Without including any picture, write out the entries exactly as they stand.

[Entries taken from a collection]
*-*-*
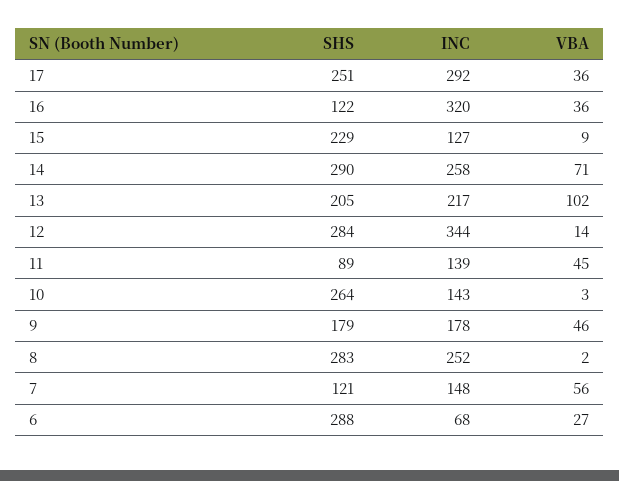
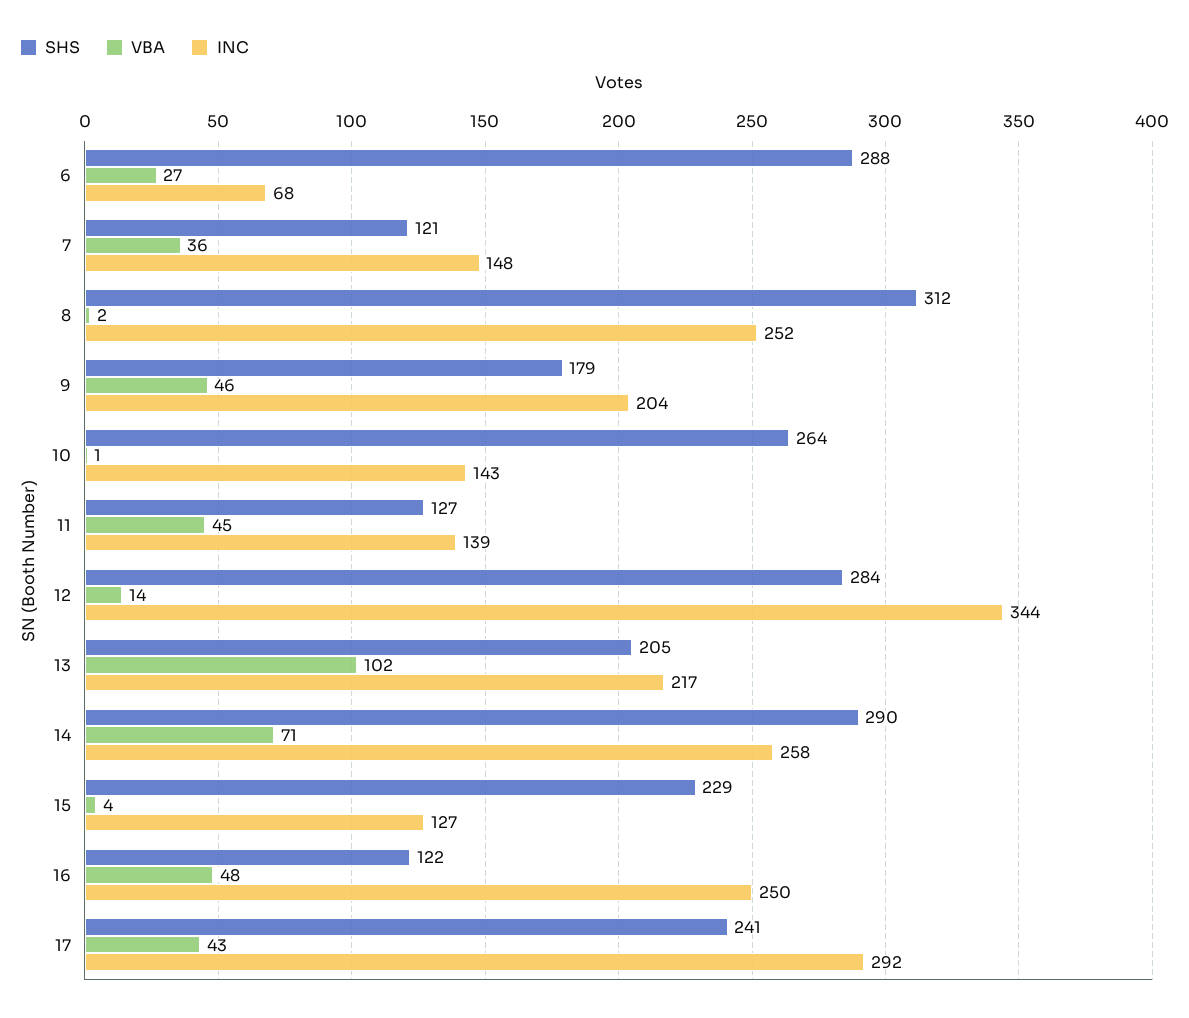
  {
    "SHS": {
-     "17": 251,
+     "17": 241,
      "16": 122,
      "15": 229,
      "14": 290,
      "13": 205,
      "12": 284,
-     "11": 89,
+     "11": 127,
      "10": 264,
      "9": 179,
-     "8": 283,
+     "8": 312,
      "7": 121,
      "6": 288
    },
    "INC": {
      "17": 292,
-     "16": 320,
+     "16": 250,
      "15": 127,
      "14": 258,
      "13": 217,
      "12": 344,
      "11": 139,
      "10": 143,
-     "9": 178,
+     "9": 204,
      "8": 252,
      "7": 148,
      "6": 68
    },
    "VBA": {
-     "17": 36,
+     "17": 43,
-     "16": 36,
+     "16": 48,
-     "15": 9,
+     "15": 4,
      "14": 71,
      "13": 102,
      "12": 14,
      "11": 45,
-     "10": 3,
+     "10": 1,
      "9": 46,
      "8": 2,
-     "7": 56,
+     "7": 36,
      "6": 27
    }
  }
*-*-*
● RESPONSE:
  {
    "SHS": {
-     "17": 251,
+     "17": 241,
      "16": 122,
      "15": 229,
      "14": 290,
      "13": 205,
      "12": 284,
-     "11": 89,
+     "11": 127,
      "10": 264,
      "9": 179,
-     "8": 283,
+     "8": 312,
      "7": 121,
      "6": 288
    },
    "INC": {
      "17": 292,
-     "16": 320,
+     "16": 250,
      "15": 127,
      "14": 258,
      "13": 217,
      "12": 344,
      "11": 139,
      "10": 143,
-     "9": 178,
+     "9": 204,
      "8": 252,
      "7": 148,
      "6": 68
    },
    "VBA": {
-     "17": 36,
+     "17": 43,
-     "16": 36,
+     "16": 48,
-     "15": 9,
+     "15": 4,
      "14": 71,
      "13": 102,
      "12": 14,
      "11": 45,
-     "10": 3,
+     "10": 1,
      "9": 46,
      "8": 2,
-     "7": 56,
+     "7": 36,
      "6": 27
    }
  }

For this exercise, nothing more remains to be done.